▸ Aim
Rescale the listing below by writing out all of its lines again, leaving out the pictures. Multiply only the dot coordinates given for the second view in each pair by 1.35 and round them to whole numbers, with halves rounding up; copy the pose values and the first-view dot positions unchanged.
--- Begin Exercise material ---
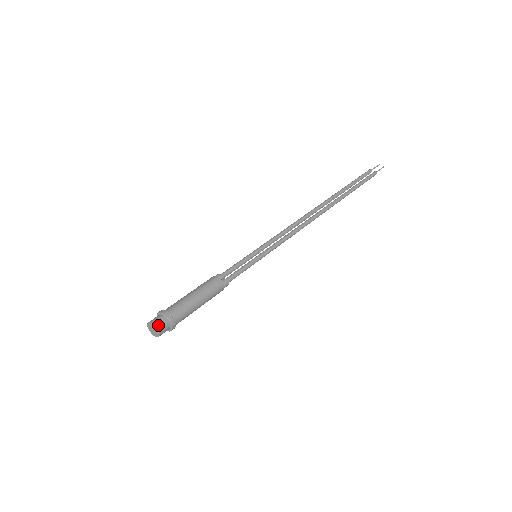
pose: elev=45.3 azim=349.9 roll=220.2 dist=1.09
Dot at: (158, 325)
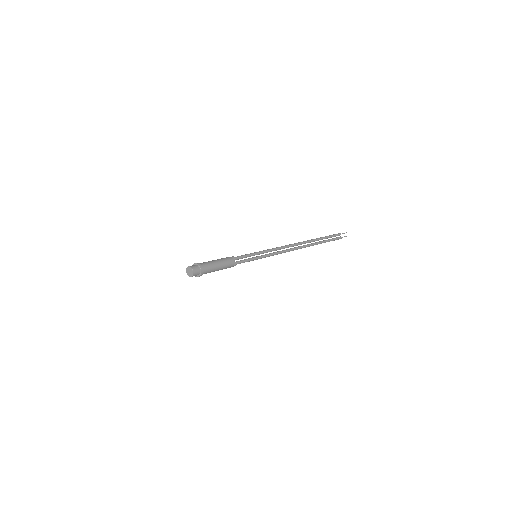
Dot at: (195, 273)
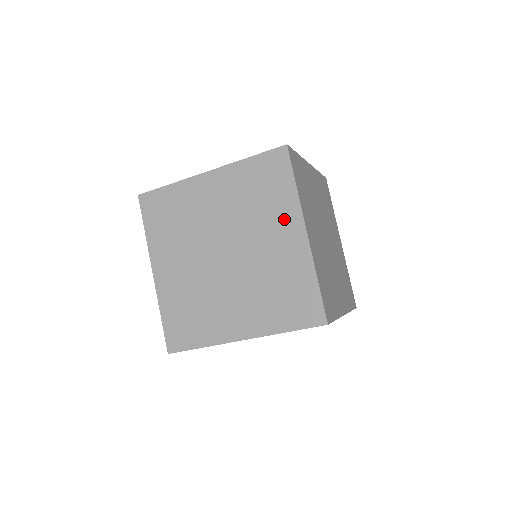
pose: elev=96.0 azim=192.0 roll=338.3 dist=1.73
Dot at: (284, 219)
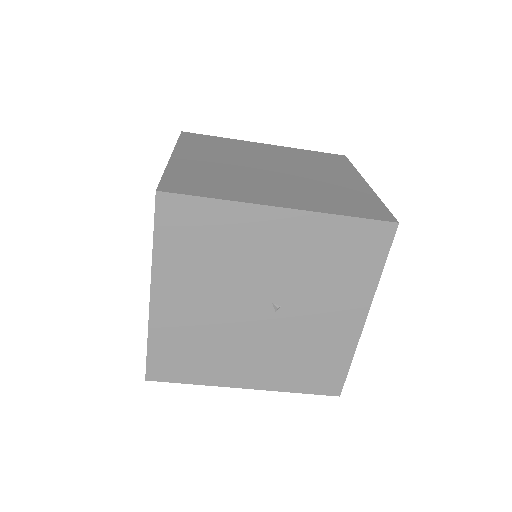
Dot at: (342, 173)
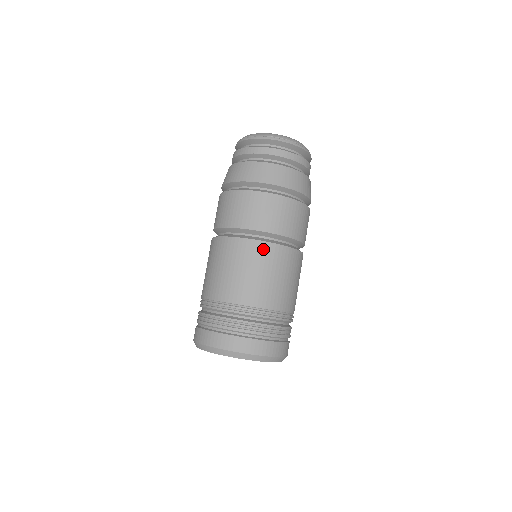
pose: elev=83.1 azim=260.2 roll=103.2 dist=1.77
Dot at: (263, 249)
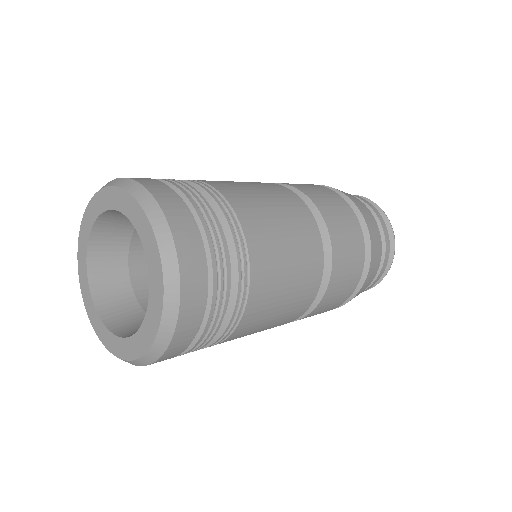
Dot at: (297, 203)
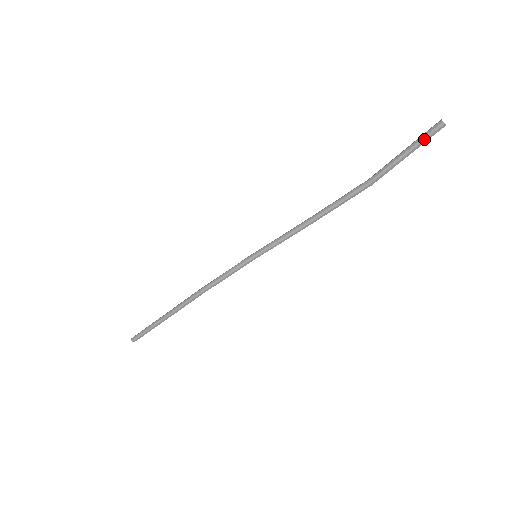
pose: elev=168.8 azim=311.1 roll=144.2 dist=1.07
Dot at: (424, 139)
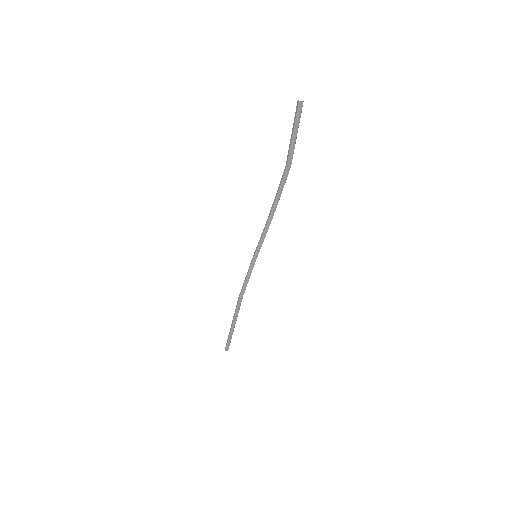
Dot at: (297, 119)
--- End Exercise material ---
▸ Solution for this problem
pose: elev=45.3 azim=349.9 roll=220.2 dist=1.09
Dot at: (158, 325)
Dot at: (263, 369)
pose: elev=96.0 azim=192.0 roll=338.3 dist=1.73
Dot at: (284, 219)
Dot at: (462, 234)
pose: elev=83.1 azim=260.2 roll=103.2 dist=1.77
Dot at: (263, 249)
Dot at: (401, 274)
pose: elev=168.8 azim=311.1 roll=144.2 dist=1.07
Dot at: (424, 139)
Dot at: (401, 161)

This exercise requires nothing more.